Adolescence is that tricky part of life where children must be handled with tact. A study conducted by University of Minnesota provides another important tip to parents on how to handle eating habits of teens.
The study advises parents to discuss positive impacts of healthy eating and living habits with their children to avoid obesity. This prevents children from taking up extreme diets and unhealthy weight loss techniques which are generally cause eating disorders and weight gain.
On the other hand, linking food with the child's weight could cause negative effects including higher risk of problem dieting and might lead them to develop unhealthy eating behavior such as anorexia, binge eating or bulimia. This trend also occurs when parents tease them or call them fat.
"A lot of parents are aware of the obesity problem in the U.S -- it's everywhere you turn -- but they wonder how to talk about it with their children," said study lead author Dr. Jerica Berge of the University of Minnesota Medical School in Minneapolis. "In both situations, parents have a good intention. They don't go into it wanting to make their children feel bad. But the way you say it does make a difference."
Berge suggests parents to 'tell kids to eat more fruits and vegetables because eating them will make them healthy and strong. Don't connect these conversations to weight and size.'
Berge also said that having conversations on healthy eating gave children a solution, while talking about weight loss embarrasses them.
"You're trying to find an approach that allows them to want to change without feeling ashamed or guilty," Berge said.

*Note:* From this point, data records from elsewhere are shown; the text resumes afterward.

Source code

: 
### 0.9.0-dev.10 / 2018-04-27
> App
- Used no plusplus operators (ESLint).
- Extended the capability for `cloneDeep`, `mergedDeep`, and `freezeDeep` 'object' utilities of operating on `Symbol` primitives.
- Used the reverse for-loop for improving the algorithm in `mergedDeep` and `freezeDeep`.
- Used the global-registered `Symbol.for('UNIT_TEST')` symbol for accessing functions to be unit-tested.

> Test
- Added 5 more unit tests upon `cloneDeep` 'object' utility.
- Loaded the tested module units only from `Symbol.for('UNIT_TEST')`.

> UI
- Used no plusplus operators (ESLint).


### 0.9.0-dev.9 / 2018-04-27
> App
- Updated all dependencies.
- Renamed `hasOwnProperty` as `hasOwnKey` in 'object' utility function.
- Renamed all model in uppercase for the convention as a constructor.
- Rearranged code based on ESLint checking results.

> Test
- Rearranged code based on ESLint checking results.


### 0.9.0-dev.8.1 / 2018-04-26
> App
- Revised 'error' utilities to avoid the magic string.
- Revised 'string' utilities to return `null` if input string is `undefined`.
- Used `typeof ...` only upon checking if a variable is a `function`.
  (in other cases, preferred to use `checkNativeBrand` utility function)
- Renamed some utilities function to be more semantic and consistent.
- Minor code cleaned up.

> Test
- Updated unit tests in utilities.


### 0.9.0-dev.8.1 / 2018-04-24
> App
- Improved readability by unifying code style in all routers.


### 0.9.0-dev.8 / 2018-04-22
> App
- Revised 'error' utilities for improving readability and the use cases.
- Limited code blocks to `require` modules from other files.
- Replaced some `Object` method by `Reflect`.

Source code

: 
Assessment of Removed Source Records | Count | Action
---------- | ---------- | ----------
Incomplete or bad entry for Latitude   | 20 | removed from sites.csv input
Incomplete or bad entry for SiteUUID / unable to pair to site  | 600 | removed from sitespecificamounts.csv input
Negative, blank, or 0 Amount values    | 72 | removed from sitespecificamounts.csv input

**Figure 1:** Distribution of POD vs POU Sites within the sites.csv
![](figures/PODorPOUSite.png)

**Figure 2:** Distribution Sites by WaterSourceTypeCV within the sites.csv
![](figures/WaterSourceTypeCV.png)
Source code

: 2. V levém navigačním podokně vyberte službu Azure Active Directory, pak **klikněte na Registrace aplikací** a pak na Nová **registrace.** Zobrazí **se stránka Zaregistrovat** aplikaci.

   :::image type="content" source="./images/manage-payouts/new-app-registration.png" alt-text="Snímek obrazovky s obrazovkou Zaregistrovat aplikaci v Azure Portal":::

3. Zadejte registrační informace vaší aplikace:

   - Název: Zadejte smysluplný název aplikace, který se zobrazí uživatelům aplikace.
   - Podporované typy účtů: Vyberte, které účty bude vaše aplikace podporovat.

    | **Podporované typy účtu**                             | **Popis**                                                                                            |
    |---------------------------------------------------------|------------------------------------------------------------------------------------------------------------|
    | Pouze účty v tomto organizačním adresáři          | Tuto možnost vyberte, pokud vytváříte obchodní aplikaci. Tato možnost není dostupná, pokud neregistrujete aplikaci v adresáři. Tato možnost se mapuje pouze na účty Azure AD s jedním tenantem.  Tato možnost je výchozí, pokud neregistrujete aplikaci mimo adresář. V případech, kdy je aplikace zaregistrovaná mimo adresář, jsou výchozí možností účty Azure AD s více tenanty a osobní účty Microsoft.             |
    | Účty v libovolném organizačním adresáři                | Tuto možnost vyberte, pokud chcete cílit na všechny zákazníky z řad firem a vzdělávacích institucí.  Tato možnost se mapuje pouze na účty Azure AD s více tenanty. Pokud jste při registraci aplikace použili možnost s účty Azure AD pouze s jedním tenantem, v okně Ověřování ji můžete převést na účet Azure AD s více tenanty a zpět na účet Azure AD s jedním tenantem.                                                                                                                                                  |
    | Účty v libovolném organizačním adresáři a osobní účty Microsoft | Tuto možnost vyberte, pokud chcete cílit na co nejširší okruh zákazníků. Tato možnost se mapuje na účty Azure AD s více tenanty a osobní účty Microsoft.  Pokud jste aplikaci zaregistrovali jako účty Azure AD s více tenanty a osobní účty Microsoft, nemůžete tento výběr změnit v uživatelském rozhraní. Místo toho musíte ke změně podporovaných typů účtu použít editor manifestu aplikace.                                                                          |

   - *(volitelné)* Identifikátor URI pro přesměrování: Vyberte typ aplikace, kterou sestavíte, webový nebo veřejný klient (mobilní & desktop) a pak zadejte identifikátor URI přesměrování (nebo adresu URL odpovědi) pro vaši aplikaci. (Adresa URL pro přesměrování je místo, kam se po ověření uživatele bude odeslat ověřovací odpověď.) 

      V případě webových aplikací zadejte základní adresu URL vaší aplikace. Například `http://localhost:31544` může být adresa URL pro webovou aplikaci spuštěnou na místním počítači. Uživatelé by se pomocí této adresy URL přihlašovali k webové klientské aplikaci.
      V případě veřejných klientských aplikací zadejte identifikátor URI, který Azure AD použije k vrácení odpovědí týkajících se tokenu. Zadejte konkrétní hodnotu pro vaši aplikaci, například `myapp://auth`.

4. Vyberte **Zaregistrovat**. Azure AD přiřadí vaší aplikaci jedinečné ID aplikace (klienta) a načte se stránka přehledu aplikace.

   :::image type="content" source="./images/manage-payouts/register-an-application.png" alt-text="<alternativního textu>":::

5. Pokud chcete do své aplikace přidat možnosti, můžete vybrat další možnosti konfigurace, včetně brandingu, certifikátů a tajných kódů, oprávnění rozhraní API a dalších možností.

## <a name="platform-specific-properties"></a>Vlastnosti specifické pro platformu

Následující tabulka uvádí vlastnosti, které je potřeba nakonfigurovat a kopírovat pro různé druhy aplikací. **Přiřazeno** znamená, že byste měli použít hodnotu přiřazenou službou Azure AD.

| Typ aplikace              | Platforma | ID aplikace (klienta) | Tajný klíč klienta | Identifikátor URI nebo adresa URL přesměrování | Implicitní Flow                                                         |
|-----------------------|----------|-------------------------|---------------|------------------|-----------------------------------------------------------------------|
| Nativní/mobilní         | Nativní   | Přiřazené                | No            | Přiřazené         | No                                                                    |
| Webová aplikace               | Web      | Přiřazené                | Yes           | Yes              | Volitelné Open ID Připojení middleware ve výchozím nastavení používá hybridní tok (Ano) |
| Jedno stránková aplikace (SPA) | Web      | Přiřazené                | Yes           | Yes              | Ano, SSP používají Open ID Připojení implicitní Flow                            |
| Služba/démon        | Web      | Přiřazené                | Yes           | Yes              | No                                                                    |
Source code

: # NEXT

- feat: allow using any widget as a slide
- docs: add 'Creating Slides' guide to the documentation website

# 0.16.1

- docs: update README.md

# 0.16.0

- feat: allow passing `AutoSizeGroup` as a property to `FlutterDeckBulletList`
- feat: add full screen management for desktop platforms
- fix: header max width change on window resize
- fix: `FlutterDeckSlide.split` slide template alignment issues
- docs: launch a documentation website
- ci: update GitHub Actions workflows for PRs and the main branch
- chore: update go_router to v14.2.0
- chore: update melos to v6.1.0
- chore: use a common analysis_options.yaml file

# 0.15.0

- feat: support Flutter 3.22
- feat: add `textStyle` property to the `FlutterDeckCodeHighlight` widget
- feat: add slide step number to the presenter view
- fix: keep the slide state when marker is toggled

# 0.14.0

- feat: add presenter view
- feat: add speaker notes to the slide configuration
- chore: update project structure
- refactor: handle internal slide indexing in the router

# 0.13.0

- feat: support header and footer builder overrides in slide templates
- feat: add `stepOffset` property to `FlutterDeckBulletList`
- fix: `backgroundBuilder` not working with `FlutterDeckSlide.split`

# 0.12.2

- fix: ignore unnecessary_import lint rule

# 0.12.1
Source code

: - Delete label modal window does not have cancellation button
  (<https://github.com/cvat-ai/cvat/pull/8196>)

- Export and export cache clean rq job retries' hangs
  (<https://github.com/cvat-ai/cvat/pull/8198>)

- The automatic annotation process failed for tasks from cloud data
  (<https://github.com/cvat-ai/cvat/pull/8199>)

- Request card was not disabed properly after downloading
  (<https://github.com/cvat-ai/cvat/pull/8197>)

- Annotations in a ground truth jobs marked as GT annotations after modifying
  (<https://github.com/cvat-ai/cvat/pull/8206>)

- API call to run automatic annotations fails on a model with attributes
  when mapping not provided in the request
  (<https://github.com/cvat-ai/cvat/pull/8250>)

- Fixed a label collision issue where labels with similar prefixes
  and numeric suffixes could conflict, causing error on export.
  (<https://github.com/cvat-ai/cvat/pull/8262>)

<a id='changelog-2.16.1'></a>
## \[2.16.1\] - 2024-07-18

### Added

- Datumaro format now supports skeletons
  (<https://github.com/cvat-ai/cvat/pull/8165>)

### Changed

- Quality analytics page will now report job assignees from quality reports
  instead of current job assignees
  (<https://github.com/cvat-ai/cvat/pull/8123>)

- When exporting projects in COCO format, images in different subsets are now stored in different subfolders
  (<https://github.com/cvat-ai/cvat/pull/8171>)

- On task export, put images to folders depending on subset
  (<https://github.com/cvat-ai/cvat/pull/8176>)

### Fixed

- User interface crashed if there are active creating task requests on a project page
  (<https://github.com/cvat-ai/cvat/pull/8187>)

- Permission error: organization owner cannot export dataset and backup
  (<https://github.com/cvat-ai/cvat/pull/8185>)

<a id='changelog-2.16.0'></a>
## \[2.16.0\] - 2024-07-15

About 2,300 adolescents aged 14 (on an average) and more than 3,500 parents participated in the study. The benefits were recorded in both overweight and normal weight teens.
According to the Centers for Disease Control and Prevention, childhood obesity has more than tripled in adolescents in the U.S. over the past 30 years. The long-term effects of obesity which is usually more prominent in adults such as type 2 diabetes and high blood pressure, is now being diagnosed in children.
The study showed that about 28 percent of moms and 23 percent of dads talked about healthy eating habits with their kids who turned out to have normal weight. On the other hand, only 15 percent of moms and 14 percent of dads had a conversation on the same topic with their overweight kids.
"These conversations have to happen way more than at dinner. They are not in-the-moment conversations, but ongoing ones," Berge said.
Around 33 percent of moms and 32 percent of dads with non-overweight kids said that they asserted on weight and the need to lose weight in their talks, while 60 percent of moms and 59 percent of dads engaged in similar discussions with their overweight kids.
"Telling people that they are fat or overweight is not in the best interest of the adolescent," said Dr. Ronald Feinstein, an adolescent medicine specialist at Cohen Children's Medical Center in New Hyde Park, N.Y. "We need to focus on healthy lifestyle, and parents need to lead by example," he said. This includes appropriate meal planning and having healthy food available.
"At a restaurant, quietly ask the server not to put the bread basket out, or hand out one slice to everyone and then have it removed, so it's the family making the decision and no one feels left out," Feinstein said. "Set an example and avoid putting kids in a position where they have to make poor choices."
Dr. Scott Kahan, director of the National Center for Weight and Wellness, in Washington, D.C., says that weight is not a preferable topic for the adolescents.
"I always try to focus on health, not appearance," Kahan said. The new findings 'lend further weight to the importance of finding careful loving, supportive and appropriate ways of discussing health with kids."